Other ideas: make "filibusters" real, by requiring someone to actually hold forth on the Senate floor, instead of just requiring 60 votes as is now the stall-inducing norm; monthly bipartisan gatherings, and taking a page out of Canadian and British parliaments by having the president up for questions, regularly.
Oh, and require members to only pledge allegiance to the flag; and not allow them to take any other pledges, such as Americans for Tax Reform's "No new taxes" promise.
"The vast majority of Americans think the political parties should be working together in Washington," Mark McKinnon, one of No Labels founders, said. Famed as an advertising and message guru for both of George W. Bush's presidential bids, McKinnon has also worked for Democrats over the years.
"We've got huge challenges and we're just trying to create a voice for the middle of America with No Labels," McKinnon added. This is not an attempt to create a third, moderate party, but to get Democrats and Republicans off their far-end-of-the-spectrum positions, McKinnon told CNN Radio.
While belonging to a party is not a bad thing in McKinnon's eyes, No Labels is an effort to get beyond the standard positions of Democrats and Republicans. The label conservative or liberal is what he'd like to banish, figuratively, so compromise is possible.

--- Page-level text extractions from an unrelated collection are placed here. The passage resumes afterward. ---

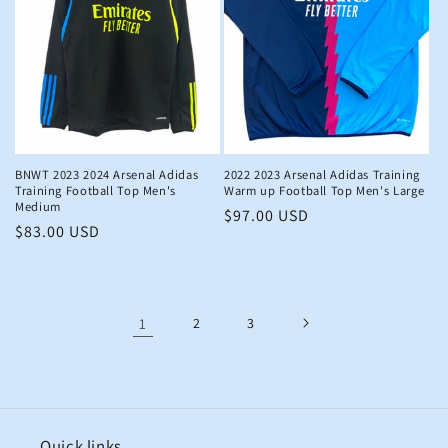
BNWT 2023 2024 Arsenal Adidas
2022 2023 Arsenal Adidas Training
Training Football Top Men's
Warm up Football Top Men's Large
Medium
Regular
$97.00 USD
Regular
$83.00 USD
price
price
1
2
3
Quick links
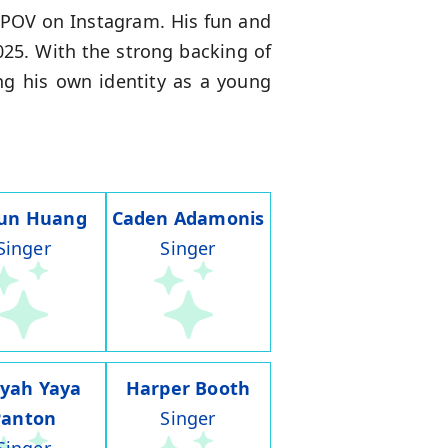
e POV on Instagram. His fun and
025. With the strong backing of
ng his own identity as a young
run Huang
Caden Adamonis
Singer
Singer
iyah Yaya
Harper Booth
Panton
Singer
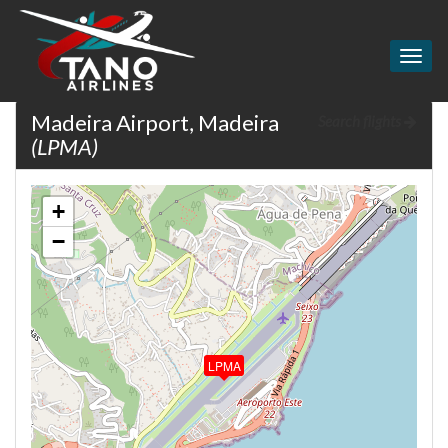
Togg
navig
Madeira Airport, Madeira
Search flights
(LPMA)
+
−
LPMA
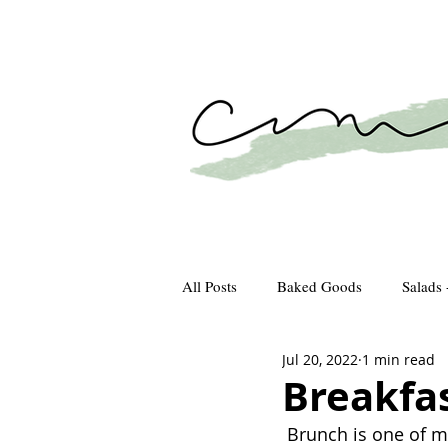
All Posts
Baked Goods
Salads 
Jul 20, 2022
1 min read
How We Gather
Recipes
Breakfa
 Brunch is one of my favorite meals to connect with old friends over. I find starting the 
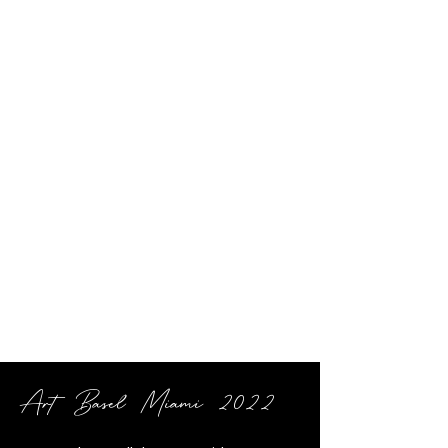
Art Basel Miami 2022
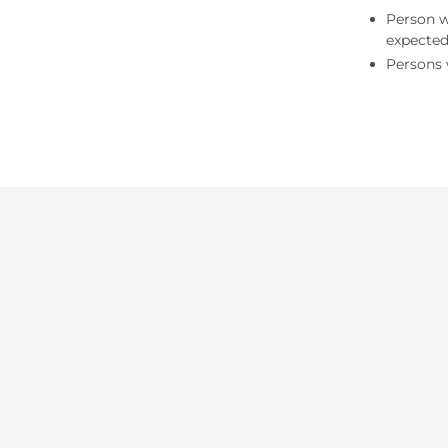
Person w
expected
Persons 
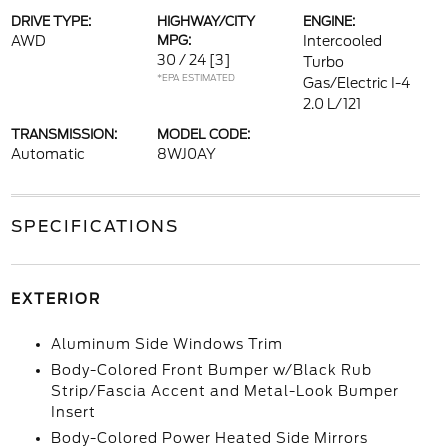
DRIVE TYPE:
HIGHWAY/CITY
ENGINE:
AWD
MPG:
Intercooled
30 / 24
[3]
Turbo
*EPA ESTIMATED
Gas/Electric I-4
2.0 L/121
TRANSMISSION:
MODEL CODE:
Automatic
8WJ0AY
SPECIFICATIONS
EXTERIOR
Aluminum Side Windows Trim
Body-Colored Front Bumper w/Black Rub
Strip/Fascia Accent and Metal-Look Bumper
Insert
Body-Colored Power Heated Side Mirrors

A couple hundred supporters of the idea were on hand in the caucus room. Legislators included Sen. Joe Manchin, D-West Virginia, and former Democratic Senator Evan Bayh of Indiana. A few Republican moderates back No Labels, including former Delaware Sen. Mike Castle.
The expectation of the group is that tens of thousands of Americans, frustrated at constant gridlock, will groundswell No Labels into a major movement that candidates will not be able to ignore next year.
Almost Contract with America-like, the group's goal they say is to implement many of the suggestions via rules changes that do not require legislation, just a certain amount of will.